Thanks to everyone above for the great commentary, really was nice to follow as I started troubleshooting not being able to load in my existing dfx principal via agent-js (I received the same different dfx and node principals as everyone else).
Since it did take me a bit of time to get through it all, hopefully these steps make it easier for those of you running into a similar issue (as of the time of this post).
Navigate to my .dfx identities → ~/.config/.dfx/identity
Create a new identity → mkdir local-testing; cd local-testing
Look up how to generate a key → quill generate --help
Generate a key and seed file → quill generate --pem-file identity.pem --seed-file seed.txt
Now implement Kyle’s code snippet below (copied from comment this post is replying to)
If you run this an have NodeJS version 17+, you will receive the following error coming from the hdkey library import → Error: error:0308010C:digital envelope routines::unsupported. The possible solutions for getting around this are here, the easiest of which is downgrading to node 16. (@kpeacock/sdk team can you provide a node 17+ solution? )

* **GIVEN INFORMATION**:
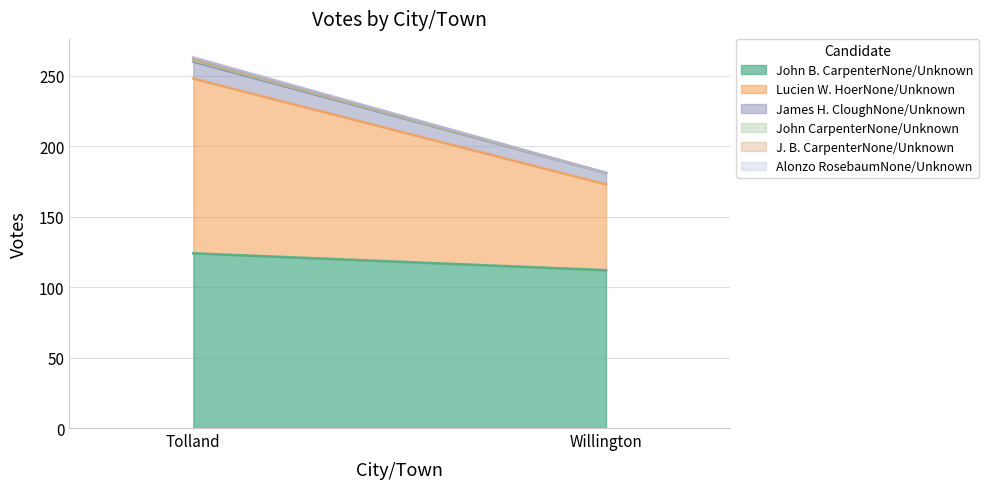

What is the maximum value for John CarpenterNone/Unknown?

1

* **WHAT YOU WILL DO**:
A. In the forum post about loading a dfx identity through agent-js, check each statement against the text and answer yes or no, quoting the exact words that decide it: (i) The easiest way around the error is said to be downgrading to node 16. (ii) The key and seed file are generated with a dfx command. (iii) The new identity folder is named local-testing.
B. Carry on the forum post about loading a dfx identity through agent-js, picking up after its last sentence.

* **RESPONSES TO THE TASKS**:
A.
(i) Yes: "the easiest of which is downgrading to node 16"
(ii) No: "quill generate --pem-file identity.pem --seed-file seed.txt"
(iii) Yes: "mkdir local-testing"

B.
Now running the above node script and dfx identity get-principal should return the same identity! Yay!
So there’s no way to just pass in a path to a PEM file and get an identity that can be used in @dfinity/agent? It used to be the case that I could just pass in JSON object and all of this worked, that was last Summer. What happened?
For all those who are interested on this thread, I have created a dfinity module in BlueprintJS called blueprint-dfinity. The goal of this module is to make it easier to write NodeJS clients for the Internet Computer.
Some of the key features of this BlueprintJS module are:
Declarative approach for defining actors
Ability to bind actors and their source canisters to properties
Codifies bootstrapping code
The current version of trunk uses the original property definition approach to defining actors, and binding them to object properties. The newest version of the blueprint-dfinity, which is to be released with v5, uses decorators to define the actors and bindings to properties on ES6 classes.
For example, if I go back to DFX < 0.12.0, generate an identity with dfx identity new <alias>, this solution will work, but if one uses any newer versions of dfx that uses different key generation, it will break.
@AdamS@kpeacock Are there any node based solutions in agent-js or elsewhere for pulling in the new Secp256k1 identities from a dfx >=0.12.0 generated pem file?
Also I tried playing with the blueprint solution provided by the post directly above this one , but upon testing it with identities generated by dfx >= 0.12.0 I’ve found @hilljh82’s solution now produces a different identity (maybe it worked previously but there were a few changes made?).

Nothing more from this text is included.